Extract provided:
You can't do this but steaming might help by loosening the muck, and you can perhaps flush it out with hot water using a hose through the filler tube.

If it was up to me, and it wasn't practicable to remove the tank, I'd consider cutting a hole and fitting an access hatch.
 
I have no access to my tank save the filler hole, so I do this thing of dropping a length of anchor chain into the tank and leaving it for a few days while the boat tosses and turns on the buoy. (It helps if there's a big storm coming.) Then I hoik it out using the bit of string I tied to one end, and recirculate and filter the diesel. Quite a bit of crud comes out this way. Course, I don't know how much is still in there ...
 
I would think that petrol might be a good solvent rather than acetone, in terms of cost, availability etc. With any of these, beware the fire/explosion risk of the fumes. If you subsequently fill the tank with diesel this will expel most of the remaining vapour, and any minor dregs of liquid petrol in pipes or the bottom surface of the tank will, I was advised on here a while back, mix into the diesel without ill effect on the engine.

I am intending to have a go cleaning my own tank. I do have limited access via a small plate in the top of the tank which holds the pick-up tubes for engine and heater, fuel return from the engine, and fuel gauge, but this towards one end of the tank (fortunately the deepest end) and much of it I won't be able to reach by hand.

Extracted data entries
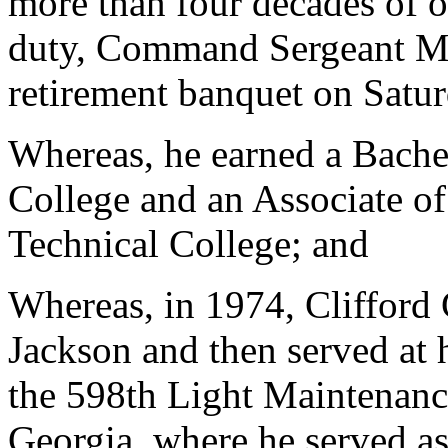
more than four decades of o
duty, Command Sergeant Ma
retirement banquet on Satu
Whereas, he earned a Bache
College and an Associate o
Technical College; and
Whereas, in 1974, Clifford 
Jackson and then served at h
the 598th Light Maintenan
Georgia, where he served as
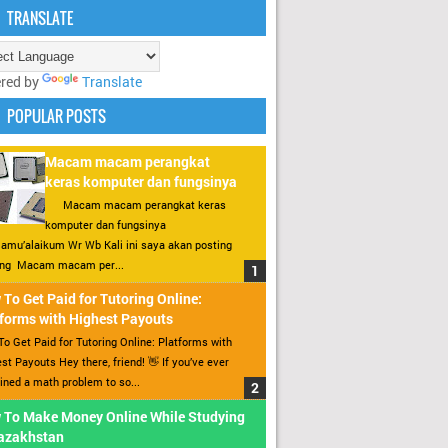
TRANSLATE
red by
Translate
POPULAR POSTS
Macam macam perangkat
keras komputer dan fungsinya
Macam macam perangkat keras
komputer dan fungsinya
amu’alaikum Wr Wb Kali ini saya akan posting
ang Macam macam per...
To Get Paid for Tutoring Online:
forms with Highest Payouts
o Get Paid for Tutoring Online: Platforms with
st Payouts Hey there, friend! 👋 If you’ve ever
ined a math problem to so...
 To Make Money Online While Studying
Kazakhstan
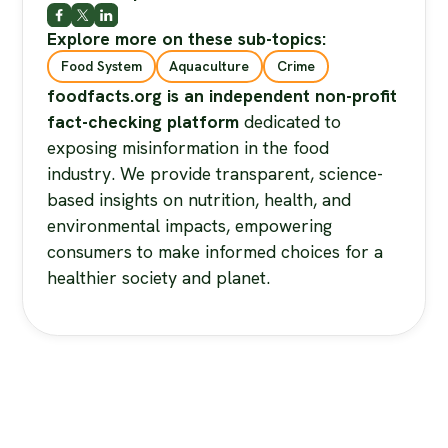
Explore more on these sub-topics:
Food System
Aquaculture
Crime
foodfacts.org is an independent non-profit
fact-checking platform
dedicated to
exposing misinformation in the food
industry. We provide transparent, science-
based insights on nutrition, health, and
environmental impacts, empowering
consumers to make informed choices for a
healthier society and planet.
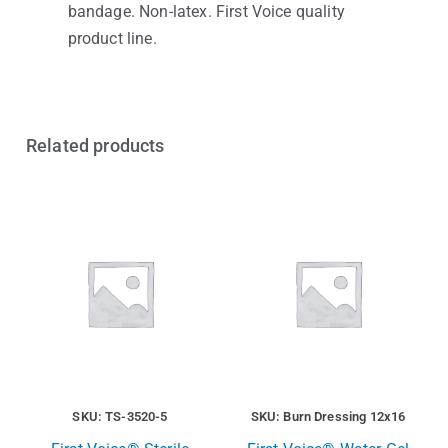
bandage. Non-latex. First Voice quality
product line.
Related products
SKU: TS-3520-5
SKU: Burn Dressing 12x16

Tasks:
1. List everything the small plate on top of the tank holds, according to the tank-cleaning discussion.
2. In the tank-cleaning discussion, what does the writer who drops anchor chain into the tank use to pull it back out?
3. Please carry the tank-cleaning discussion forward from its final sentence.

Results of the exercise:
1.
- Pick-up tubes for the engine and heater
- Fuel return from the engine
- Fuel gauge

2. A bit of string tied to one end of the chain.

3.
My aim is just to remove liquid and sludge as far as possible, plus any loose grit in the bottom corner. I am (as yet?) unpersuaded that it will be desirable to try to clean off any solid crud which is attached to the surfaces of the tank. I'm thinking that if it hasn't been washed off by all the violent sloshing about of diesel in the last number of decades it's unlikely to be moving in future.

I am contemplating trying to add an additional permanent pipe to the plate, which would curve down to the very bottom corner of the tank (which is an irregular inverted triangular pyramid shape). This would provide a substitute for a bottom drain - a means of extracting by suction (using a Pela or small hand pump) any water and crud which in future accumulates in the bottom of the tank. I envisage the tube to be in copper, like the existing pipes, and perhaps circa 10mm (rather than the 6mm of the existing fuel supply pipework) to better accommodate any globules of diesel bug. (In an ideal world it could also provide the inlet to a fuel polishing system, but I doubt that will ever happen (and hope it won't become needed!).